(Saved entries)

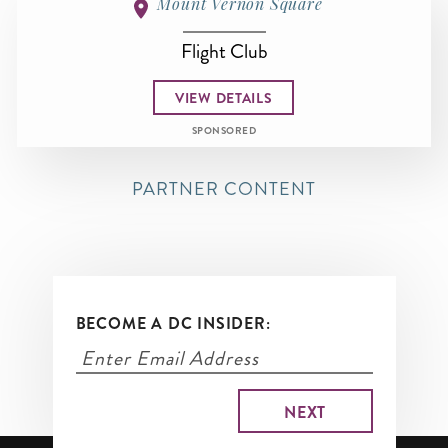
Mount Vernon Square
Flight Club
VIEW DETAILS
SPONSORED
PARTNER CONTENT
BECOME A DC INSIDER:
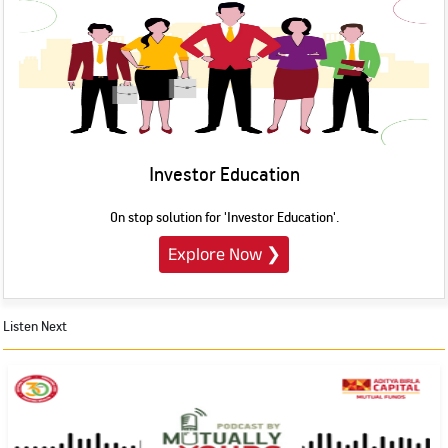
Investor Education
On stop solution for 'Investor Education'.
Explore Now
❯
Listen Next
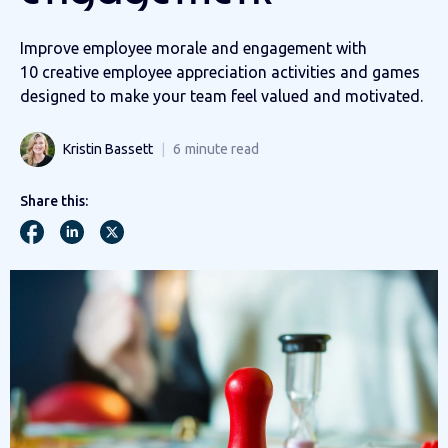
Improve employee morale and engagement with
10 creative employee appreciation activities and games
designed to make your team feel valued and motivated.
Kristin Bassett
6
minute read
Share this:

Request:
Can you render the text read from every row above as a JSON list of strings, with one string per line, no blank lines, and the pictures left out?

Answer for this exercise:
[
  "Mount Vernon Square",
  "Flight Club",
  "VIEW DETAILS",
  "SPONSORED",
  "PARTNER CONTENT",
  "BECOME A DC INSIDER:",
  "Investor Education",
  "On stop solution for 'Investor Education'.",
  "Explore Now",
  "❯",
  "Listen Next",
  "Improve employee morale and engagement with",
  "10 creative employee appreciation activities and games",
  "designed to make your team feel valued and motivated.",
  "Kristin Bassett",
  "6",
  "minute read",
  "Share this:"
]